When you’re watching someone being ill, there are things that fuel your energy  and there are things that deplete it.

I’m going to add my two pennyworth on the AVERT trial which Terry mentioned in his last post (Staying Alive), which may be of interest to others who find themselves suddenly thrust into the role of Next Of Kin. Which up until then was a label I’d only ever worn on the back of my husband’s passport.

Terry was enrolled on the AVERT trial through my permission on the day he was admitted to hospital. It felt a bit like being asked for organ donation, but with the difference that it implied there was a good chance he’d survive; a good thing to know. Fuel!  We were talking about a treatment plan, a double blind trial, which might or might not help in his recovery. Less good – I’m naturally risk averse. Without the assurance that we could rescind permission at any time, I wouldn’t have agreed.

I very much dislike the cliched expression of ‘being a guinea pig’. Human beings are never guinea pigs, they are always human beings. If you are making a decision on behalf of your nearest and dearest, you’ve got to take their human strengths and foibles, their preferences and outlook, into account. Medicine is a social science, not a pure science, whatever people like to tell you.

If it had been drugs, not an early start to physio, I’m sure I’d have declined, because one thing I do know about my husband is that he can be sensitive to some medicines.

On the other hand, I was pretty sure that whatever physio regime he was put on, whether he was in the experimental group or the control group, he would be likely to over-do it. That’s who he is. (Some people undergo radical personality change after brain injury, but I had no reason to presume that was the case here.) This is someone who learnt to swim as little boy when some thugs pushed him off Chertsey Bridge. I knew him to be dogged and positive. So it felt like a decision he might make himself.

**BRIEF:** In the excerpt about the AVERT trial, how did Terry learn to swim?

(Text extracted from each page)

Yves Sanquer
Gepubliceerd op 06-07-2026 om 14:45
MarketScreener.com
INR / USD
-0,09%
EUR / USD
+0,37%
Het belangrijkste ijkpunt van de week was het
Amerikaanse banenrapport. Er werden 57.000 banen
* * *
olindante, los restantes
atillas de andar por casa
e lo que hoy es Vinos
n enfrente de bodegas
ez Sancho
...
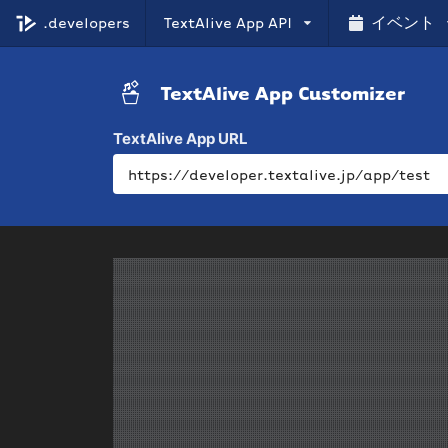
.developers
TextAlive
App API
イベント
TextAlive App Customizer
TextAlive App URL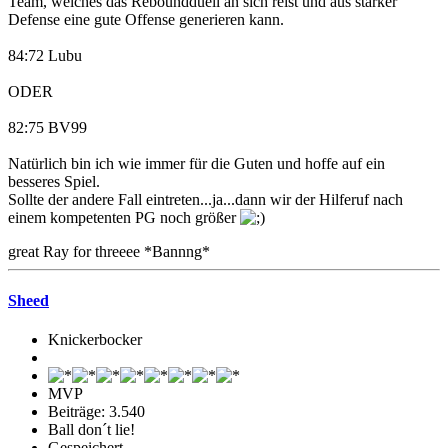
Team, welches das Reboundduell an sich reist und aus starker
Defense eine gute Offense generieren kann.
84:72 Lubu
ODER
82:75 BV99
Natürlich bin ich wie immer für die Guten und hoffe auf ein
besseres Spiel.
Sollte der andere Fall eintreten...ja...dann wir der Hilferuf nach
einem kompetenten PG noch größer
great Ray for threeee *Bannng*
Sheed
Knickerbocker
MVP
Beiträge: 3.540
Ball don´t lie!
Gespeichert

**COMPLETED TASK:** He learned as a little boy when some thugs pushed him off Chertsey Bridge.